Problem:
Transcribe the text that accompanies each of the records below, line by line and word for word. Leave the pictures out of your answer.

Available data:
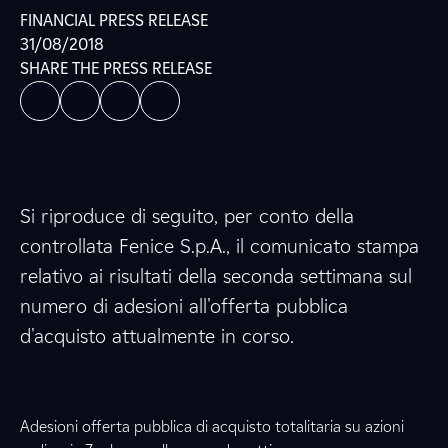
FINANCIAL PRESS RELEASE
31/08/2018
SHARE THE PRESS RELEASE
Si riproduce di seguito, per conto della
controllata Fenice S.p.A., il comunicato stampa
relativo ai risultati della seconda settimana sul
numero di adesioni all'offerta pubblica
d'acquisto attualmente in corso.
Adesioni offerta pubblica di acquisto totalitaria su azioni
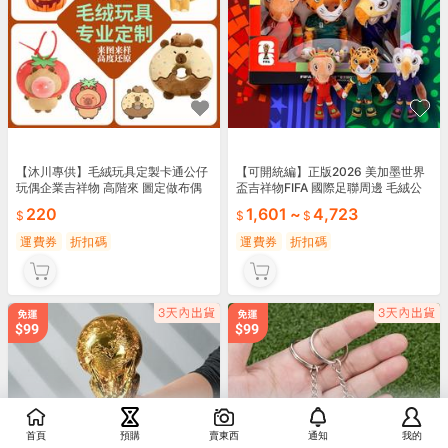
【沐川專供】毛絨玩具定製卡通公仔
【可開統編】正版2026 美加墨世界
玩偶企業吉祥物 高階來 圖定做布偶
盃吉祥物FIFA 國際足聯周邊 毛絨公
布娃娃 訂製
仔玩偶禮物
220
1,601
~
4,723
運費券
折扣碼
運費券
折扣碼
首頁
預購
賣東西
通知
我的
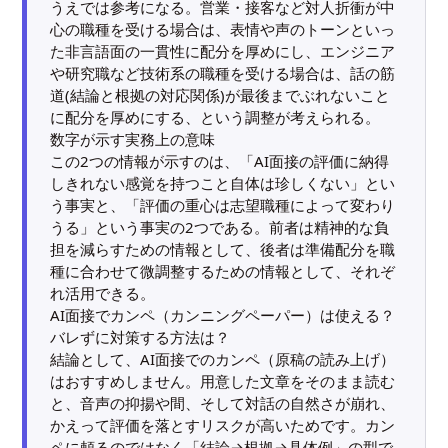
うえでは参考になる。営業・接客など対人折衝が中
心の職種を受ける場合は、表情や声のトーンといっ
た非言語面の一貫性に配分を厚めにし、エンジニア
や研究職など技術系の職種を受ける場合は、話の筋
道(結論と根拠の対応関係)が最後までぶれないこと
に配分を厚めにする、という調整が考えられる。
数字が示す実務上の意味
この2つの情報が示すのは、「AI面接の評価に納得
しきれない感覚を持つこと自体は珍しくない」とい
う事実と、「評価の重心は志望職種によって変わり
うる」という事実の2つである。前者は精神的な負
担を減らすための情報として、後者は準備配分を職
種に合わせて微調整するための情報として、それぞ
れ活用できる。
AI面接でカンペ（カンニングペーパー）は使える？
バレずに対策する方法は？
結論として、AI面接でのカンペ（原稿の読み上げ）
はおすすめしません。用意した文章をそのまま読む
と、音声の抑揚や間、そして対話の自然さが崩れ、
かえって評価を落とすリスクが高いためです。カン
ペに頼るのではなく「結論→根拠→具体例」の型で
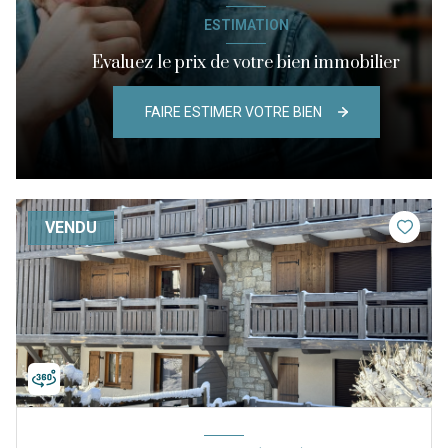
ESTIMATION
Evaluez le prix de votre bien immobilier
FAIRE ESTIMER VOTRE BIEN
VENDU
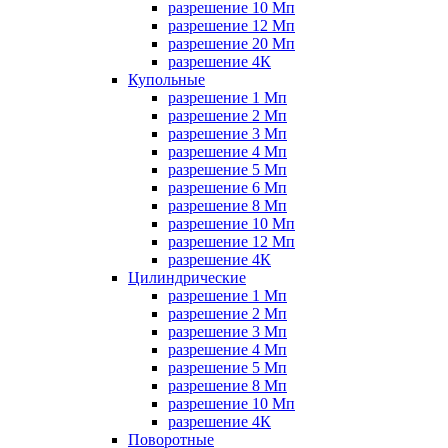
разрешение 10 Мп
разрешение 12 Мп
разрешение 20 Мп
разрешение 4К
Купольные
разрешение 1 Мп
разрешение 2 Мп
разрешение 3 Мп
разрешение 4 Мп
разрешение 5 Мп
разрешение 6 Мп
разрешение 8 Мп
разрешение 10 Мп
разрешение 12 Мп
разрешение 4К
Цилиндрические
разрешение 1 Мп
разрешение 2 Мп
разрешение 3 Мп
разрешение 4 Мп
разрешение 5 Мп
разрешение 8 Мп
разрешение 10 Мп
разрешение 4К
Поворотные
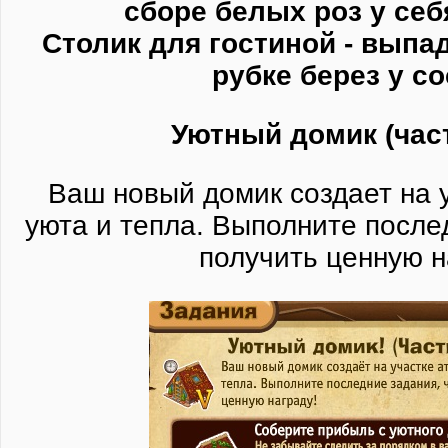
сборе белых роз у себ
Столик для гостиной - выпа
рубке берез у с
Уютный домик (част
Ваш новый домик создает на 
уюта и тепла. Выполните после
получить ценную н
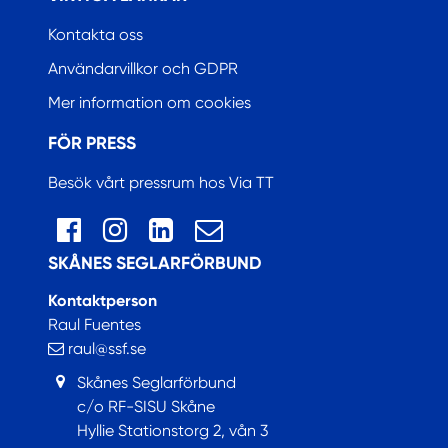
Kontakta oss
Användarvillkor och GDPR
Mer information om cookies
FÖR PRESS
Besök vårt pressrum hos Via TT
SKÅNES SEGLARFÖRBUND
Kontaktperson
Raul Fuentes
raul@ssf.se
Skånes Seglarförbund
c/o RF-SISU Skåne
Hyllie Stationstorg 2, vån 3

Reply:
FINANCIAL PRESS RELEASE
31/08/2018
SHARE THE PRESS RELEASE
Si riproduce di seguito, per conto della
controllata Fenice S.p.A., il comunicato stampa
relativo ai risultati della seconda settimana sul
numero di adesioni all'offerta pubblica
d'acquisto attualmente in corso.
Adesioni offerta pubblica di acquisto totalitaria su azioni
【沐川專供】毛絨玩具定製卡通公仔
【可開統編】正版2026 美加墨世界
玩偶企業吉祥物 高階來 圖定做布偶
盃吉祥物FIFA 國際足聯周邊 毛絨公
布娃娃 訂製
仔玩偶禮物
220
1,601
~
4,723
運費券
折扣碼
運費券
折扣碼
首頁
預購
賣東西
通知
我的
うえでは参考になる。営業・接客など対人折衝が中
心の職種を受ける場合は、表情や声のトーンといっ
た非言語面の一貫性に配分を厚めにし、エンジニア
や研究職など技術系の職種を受ける場合は、話の筋
道(結論と根拠の対応関係)が最後までぶれないこと
に配分を厚めにする、という調整が考えられる。
数字が示す実務上の意味
この2つの情報が示すのは、「AI面接の評価に納得
しきれない感覚を持つこと自体は珍しくない」とい
う事実と、「評価の重心は志望職種によって変わり
うる」という事実の2つである。前者は精神的な負
担を減らすための情報として、後者は準備配分を職
種に合わせて微調整するための情報として、それぞ
れ活用できる。
AI面接でカンペ（カンニングペーパー）は使える？
バレずに対策する方法は？
結論として、AI面接でのカンペ（原稿の読み上げ）
はおすすめしません。用意した文章をそのまま読む
と、音声の抑揚や間、そして対話の自然さが崩れ、
かえって評価を落とすリスクが高いためです。カン
ペに頼るのではなく「結論→根拠→具体例」の型で
ESTIMATION
Evaluez le prix de votre bien immobilier
FAIRE ESTIMER VOTRE BIEN
VENDU
разрешение 10 Мп
разрешение 12 Мп
разрешение 20 Мп
разрешение 4К
Купольные
разрешение 1 Мп
разрешение 2 Мп
разрешение 3 Мп
разрешение 4 Мп
разрешение 5 Мп
разрешение 6 Мп
разрешение 8 Мп
разрешение 10 Мп
разрешение 12 Мп
разрешение 4К
Цилиндрические
разрешение 1 Мп
разрешение 2 Мп
разрешение 3 Мп
разрешение 4 Мп
разрешение 5 Мп
разрешение 8 Мп
разрешение 10 Мп
разрешение 4К
Поворотные
сборе белых роз у себ
Столик для гостиной - выпа
рубке берез у с
Уютный домик (част
Ваш новый домик создает на 
уюта и тепла. Выполните после
получить ценную н
Kontakta oss
Användarvillkor och GDPR
Mer information om cookies
FÖR PRESS
Besök vårt pressrum hos Via TT
SKÅNES SEGLARFÖRBUND
Kontaktperson
Raul Fuentes
raul@ssf.se
Skånes Seglarförbund
c/o RF-SISU Skåne
Hyllie Stationstorg 2, vån 3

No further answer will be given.